• OVER DEZE OPDRACHT: Kopieer alsjeblieft de regels woord voor woord, beginnend bij de regel met "đồ… Khi viết" en eindigend bij de regel met "hoàn toàn được". Beide regels horen erbij.

• BRONMATERIAAL:
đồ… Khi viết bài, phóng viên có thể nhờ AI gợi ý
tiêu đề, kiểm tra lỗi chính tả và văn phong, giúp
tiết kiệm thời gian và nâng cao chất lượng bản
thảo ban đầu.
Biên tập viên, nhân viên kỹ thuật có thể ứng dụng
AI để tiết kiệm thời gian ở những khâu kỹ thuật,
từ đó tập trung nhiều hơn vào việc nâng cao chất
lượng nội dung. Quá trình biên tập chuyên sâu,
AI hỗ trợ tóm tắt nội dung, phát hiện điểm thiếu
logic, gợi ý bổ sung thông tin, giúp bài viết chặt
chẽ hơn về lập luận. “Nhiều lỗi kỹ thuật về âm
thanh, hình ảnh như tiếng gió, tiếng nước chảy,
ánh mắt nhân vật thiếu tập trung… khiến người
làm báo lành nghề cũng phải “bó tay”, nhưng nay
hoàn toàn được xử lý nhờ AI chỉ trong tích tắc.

--

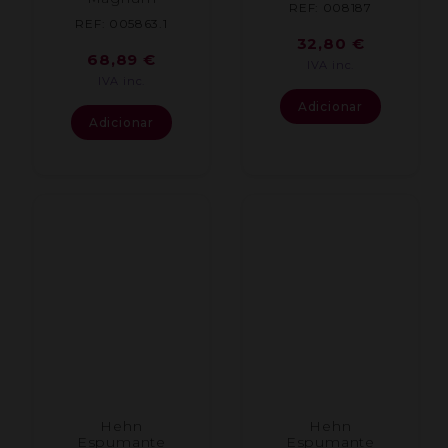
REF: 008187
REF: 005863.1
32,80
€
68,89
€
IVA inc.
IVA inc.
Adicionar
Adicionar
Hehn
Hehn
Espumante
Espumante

• ANTWOORD HIERONDER:
đồ… Khi viết bài, phóng viên có thể nhờ AI gợi ý
tiêu đề, kiểm tra lỗi chính tả và văn phong, giúp
tiết kiệm thời gian và nâng cao chất lượng bản
thảo ban đầu.
Biên tập viên, nhân viên kỹ thuật có thể ứng dụng
AI để tiết kiệm thời gian ở những khâu kỹ thuật,
từ đó tập trung nhiều hơn vào việc nâng cao chất
lượng nội dung. Quá trình biên tập chuyên sâu,
AI hỗ trợ tóm tắt nội dung, phát hiện điểm thiếu
logic, gợi ý bổ sung thông tin, giúp bài viết chặt
chẽ hơn về lập luận. “Nhiều lỗi kỹ thuật về âm
thanh, hình ảnh như tiếng gió, tiếng nước chảy,
ánh mắt nhân vật thiếu tập trung… khiến người
làm báo lành nghề cũng phải “bó tay”, nhưng nay
hoàn toàn được xử lý nhờ AI chỉ trong tích tắc.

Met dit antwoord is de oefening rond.